Monday, July 5, 2021

5 July 2021 - patient faith


My daughter has just died.
But come, lay your hand on her, and she will live.

This ruler was able to find help for his daughter because of his faith. Even though his daughter died while Jesus attended to the hemorrhaging woman he did not lose heart. Even when his daughter succumbed to her sickness and died the ruler did not abandon his faith. He refused to listen to the chorus of voices that assured him that the situation was now hopeless and that there was no longer any need to trouble Jesus about it.

We can learn a lot from this ruler. We may come to Jesus for a healing and expect it to be given on our timeline, in just the way we ask. But from the ruler we can learn to persist in faith even when we are made to wait, and to not insist that Jesus address the problem in just the way we asked. When we keep our peace and wait with patience on the Lord we give him room to work in even greater ways than those for which we dare to ask. He may well tell us that whatever the precious daughter represents for us, whatever circumstance it was that we thought was dead and beyond help, was in fact merely asleep and that his voice can wake it up.

She said to herself, “If only I can touch his cloak, I shall be cured.”

There crowd was pressing in on Jesus and many people were brushing against him. But it was only this woman who touched him with faith. Although the ruler's plight seemed to him more immediate, and in that way challenged his patience, this woman showed amazing patience in a different way by not giving up even after twelve years of suffering at the hands of doctors who were unable to help her. 

“Courage, daughter!  Your faith has saved you.”
And from that hour the woman was cured.

How can our own prayers be effective?

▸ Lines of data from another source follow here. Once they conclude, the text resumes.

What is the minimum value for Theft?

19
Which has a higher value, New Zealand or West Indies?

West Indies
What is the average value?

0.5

We may need more than a single moment of inspired faith. Jesus might be asking us to believe and keep believing in spite of the way the circumstances appear to, if anything, be getting worse. We should hold fast to our belief that is no problem he can't solve, no situation he can't work out for the good of those who love him. 

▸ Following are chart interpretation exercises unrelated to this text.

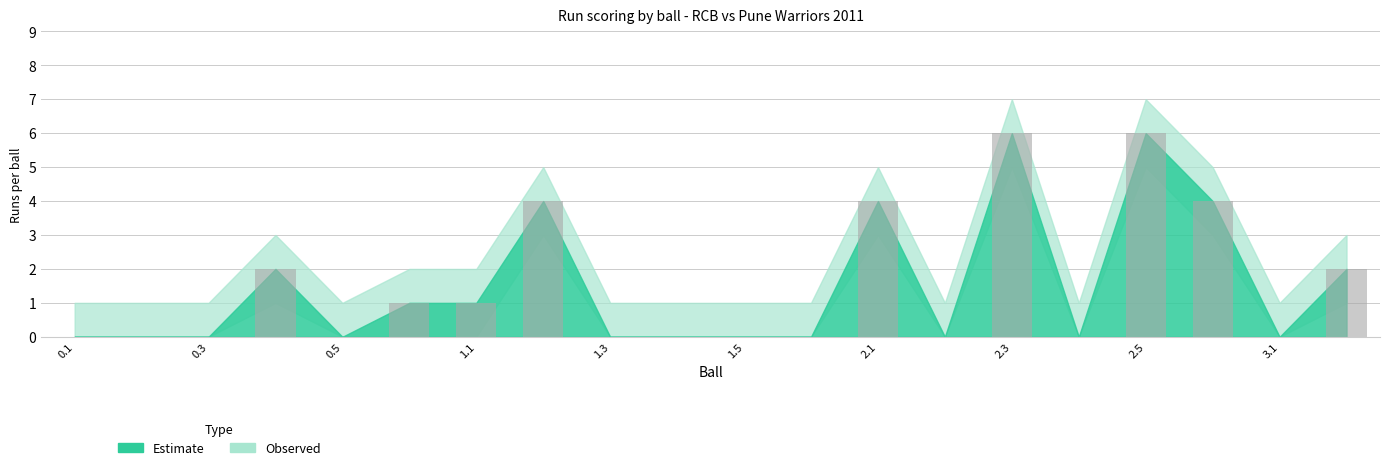

Count the number of data series in this chart.

1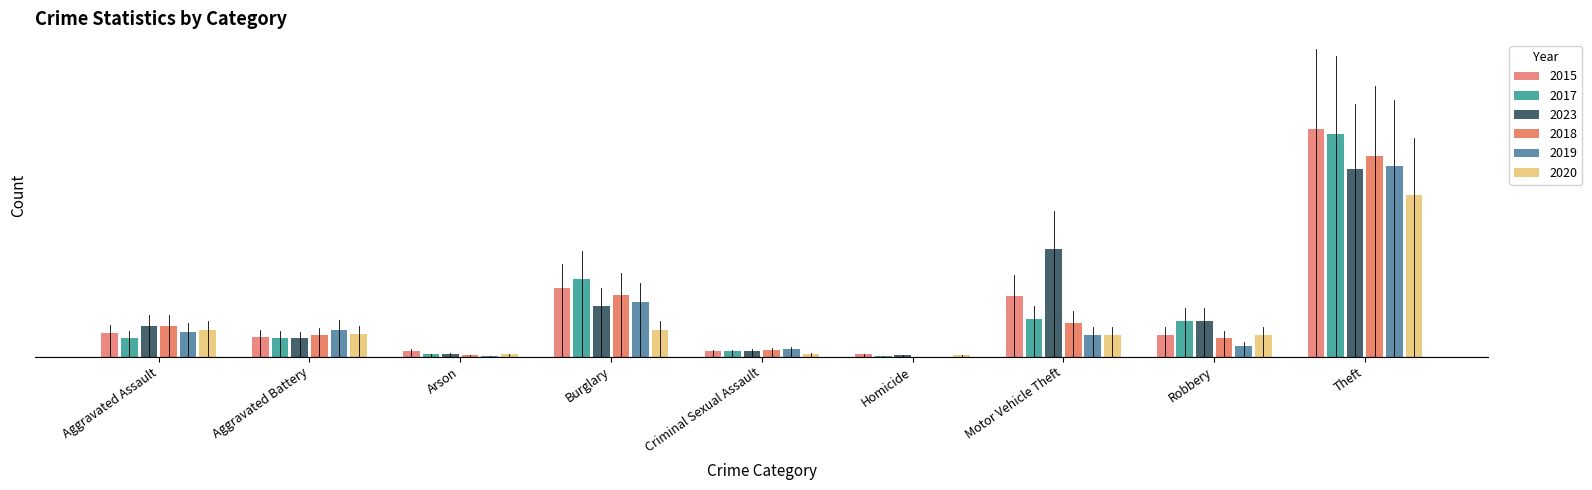

Rank the categories by 2019 value from highest to lowest.

Theft, Burglary, Aggravated Battery, Aggravated Assault, Motor Vehicle Theft, Robbery, Criminal Sexual Assault, Arson, Homicide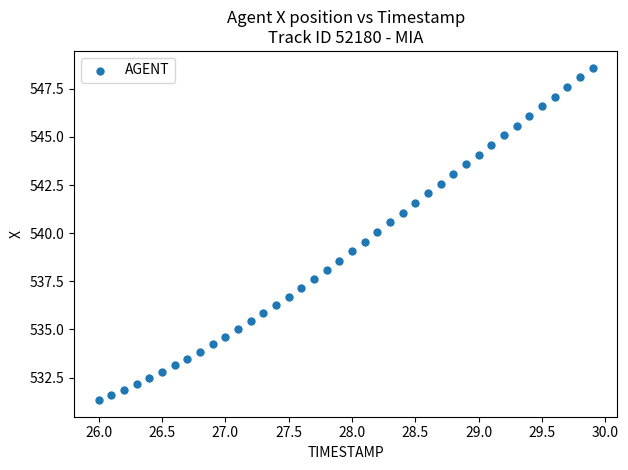

What is the range of X values (max minus min)?

3.9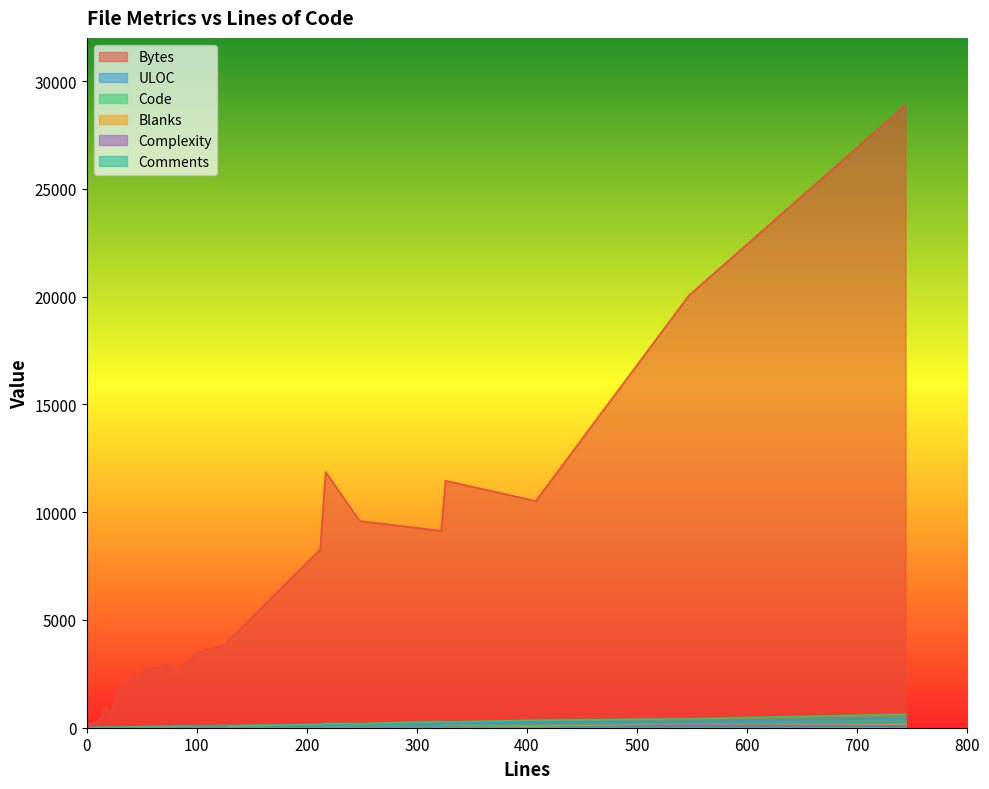

Which series has the widest spread of values?

Bytes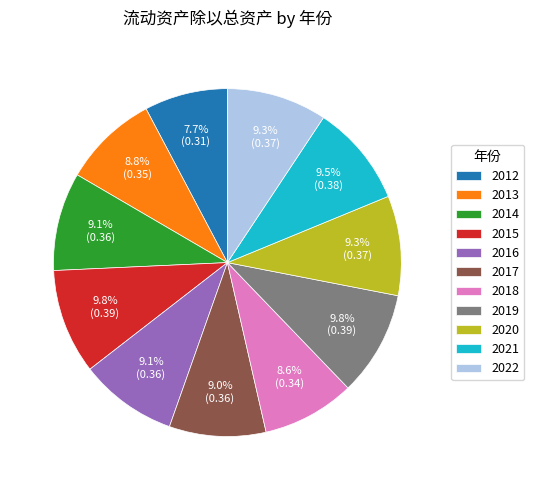

How many segments does this pie chart have?

11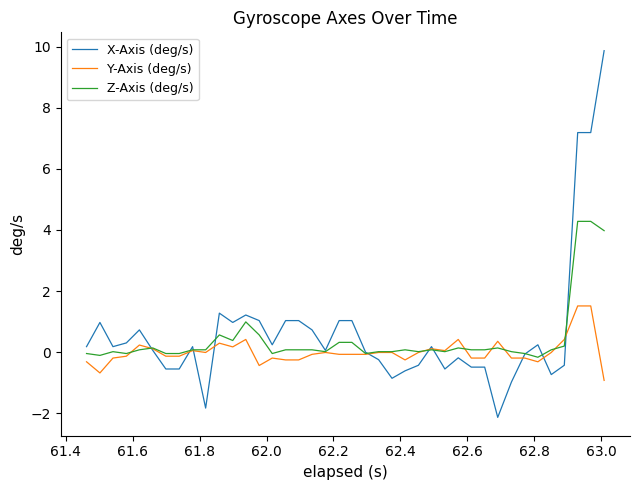

List the series in order of their peak value, lowest first.

Y-Axis (deg/s), Z-Axis (deg/s), X-Axis (deg/s)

The world may tell us that the situation is hopeless, that our daughter is already dead, or that we are unclean and will only pollute anyone who touches us. But we should let the word of God convince us that Jesus is not deterred by what the world considers hopeless, or defiled by what would make others unclean. We need not, therefore, give in to the temptation to isolate ourselves in mourning and sorrow, but instead invite the touch of Jesus by our faith in him.

Then he had a dream: a stairway rested on the ground,
with its top reaching to the heavens;
and God’s messengers were going up and down on it.

Jesus is the ladder between heaven and earth, the one on whom the angels ascend and descend (see John 1:51). This is what we touch when we touch Jesus with our faith. We do this in a special way every time we receive him in the Eucharist with awareness and devotion.

Maybe it is time to reassess some hopes on which we have given up. The world may be telling us we are too unclean to receive help, or that it is too late even for Jesus. It is never too late for Jesus to bring healing and meaning to whatever we have suffered, to give us beauty for ashes (see Isaiah 61:3).